==== DOCUMENT SECTION
WASHINGTON Federal investigators are reviewing the activities of 103 scientists who may have had improper links to pharmaceutical companies while they were employed at the National Institutes of Health, apparently resurrecting a conflict-of-interest inquiry that many in the agency thought was closed.
In a letter sent to several members of Congress on March 23 and made public Friday, Daniel Levinson, inspector general for the Department of Health and Human Services, said his office is looking into the cases "to determine whether investigation is warranted."
Levinson also wrote that his office is reviewing whether NIH is adequately monitoring potential conflicts of interest among its thousands of grant recipients typically university researchers.
Members of Congress and watchdog groups have long called for such a review, noting that conflict-of-interest policies at universities are generally more lenient than those at NIH. The concern, critics say, is that federal grant money not go to scientists who may be predisposed to get results that favor their drug company sponsors.
Scientific and academic organizations counter that adequate safeguards are already in place and fear that many of the nation's best scientists would leave the federally funded research enterprise if options for outside income were lost.
========
==== EXTRACTED DATA
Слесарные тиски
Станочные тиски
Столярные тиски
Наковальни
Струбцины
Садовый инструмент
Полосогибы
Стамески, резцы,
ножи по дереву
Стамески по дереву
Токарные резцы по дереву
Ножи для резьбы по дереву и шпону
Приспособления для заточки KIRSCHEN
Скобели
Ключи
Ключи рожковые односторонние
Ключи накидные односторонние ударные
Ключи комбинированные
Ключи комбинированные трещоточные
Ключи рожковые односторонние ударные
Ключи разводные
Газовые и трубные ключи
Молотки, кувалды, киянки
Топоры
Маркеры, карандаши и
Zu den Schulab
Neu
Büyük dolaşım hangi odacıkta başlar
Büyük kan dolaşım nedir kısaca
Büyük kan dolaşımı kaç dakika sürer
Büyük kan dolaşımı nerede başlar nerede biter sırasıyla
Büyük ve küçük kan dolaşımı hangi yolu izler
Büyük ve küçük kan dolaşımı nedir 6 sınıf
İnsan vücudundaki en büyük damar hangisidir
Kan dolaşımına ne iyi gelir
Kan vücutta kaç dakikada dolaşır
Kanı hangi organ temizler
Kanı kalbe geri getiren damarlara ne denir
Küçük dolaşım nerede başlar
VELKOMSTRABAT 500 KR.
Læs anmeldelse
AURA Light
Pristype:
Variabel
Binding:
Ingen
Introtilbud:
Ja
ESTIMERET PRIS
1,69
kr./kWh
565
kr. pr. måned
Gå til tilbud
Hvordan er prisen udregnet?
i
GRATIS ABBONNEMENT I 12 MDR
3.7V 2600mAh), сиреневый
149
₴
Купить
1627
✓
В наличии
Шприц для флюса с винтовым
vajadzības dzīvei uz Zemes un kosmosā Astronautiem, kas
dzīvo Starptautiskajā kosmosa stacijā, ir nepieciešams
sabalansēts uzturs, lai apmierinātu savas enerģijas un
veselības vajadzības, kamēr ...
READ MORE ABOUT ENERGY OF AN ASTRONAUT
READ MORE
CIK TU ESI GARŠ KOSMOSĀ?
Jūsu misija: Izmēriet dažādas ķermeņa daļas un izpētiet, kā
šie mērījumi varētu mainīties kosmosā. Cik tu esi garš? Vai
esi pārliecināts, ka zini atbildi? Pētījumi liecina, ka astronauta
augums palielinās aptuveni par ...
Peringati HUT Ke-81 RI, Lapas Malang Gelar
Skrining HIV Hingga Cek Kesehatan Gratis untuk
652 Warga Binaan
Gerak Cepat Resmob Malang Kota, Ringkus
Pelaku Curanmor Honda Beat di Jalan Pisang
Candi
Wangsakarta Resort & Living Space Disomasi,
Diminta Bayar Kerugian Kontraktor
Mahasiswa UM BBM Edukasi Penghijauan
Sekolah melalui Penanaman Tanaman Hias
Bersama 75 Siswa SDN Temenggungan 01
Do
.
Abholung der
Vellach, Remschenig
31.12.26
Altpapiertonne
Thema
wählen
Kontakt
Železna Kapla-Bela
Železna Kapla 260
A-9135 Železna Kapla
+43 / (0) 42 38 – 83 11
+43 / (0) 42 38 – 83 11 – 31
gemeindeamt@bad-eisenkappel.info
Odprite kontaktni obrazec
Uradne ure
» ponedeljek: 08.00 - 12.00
========
→ TASK SET:
A. Copy out the stretch of the NIH conflict-of-interest article from "Levinson also wrote" through "income were lost.", word for word.
B. Extend the NIH conflict-of-interest article by writing what comes next after its last sentence.
These entries aren't needed for anything here.

→ OUTPUTS FOR THE TASKS:
A.
Levinson also wrote that his office is reviewing whether NIH is adequately monitoring potential conflicts of interest among its thousands of grant recipients typically university researchers.
Members of Congress and watchdog groups have long called for such a review, noting that conflict-of-interest policies at universities are generally more lenient than those at NIH. The concern, critics say, is that federal grant money not go to scientists who may be predisposed to get results that favor their drug company sponsors.
Scientific and academic organizations counter that adequate safeguards are already in place and fear that many of the nation's best scientists would leave the federally funded research enterprise if options for outside income were lost.

B.
NIH officials had already looked into the 103 cases of possible conflict of interest in 2004, after a congressional inquiry suggested that scores of researchers may have taken drug industry money without approval. As a result of that investigation, NIH Director Elias Zerhouni in 2005 banned all such consulting by NIH employees.
Agency investigators concluded that about half of those who were suspected of wrongdoing and who were still employed at NIH (and thus available for questioning) had indeed violated policies, including 10 who the agency concluded may have violated federal law.
NIH referred only those 10 cases to the HHS Office of Inspector General, which referred two to the Justice Department for possible prosecution. One resulted in a conviction for criminal conflict of interest; the other is still pending.
With new ethics policies in place and the 2008 budget fight starting, many in the agency had hoped that the worst was behind them. But the Levinson letter suggests not.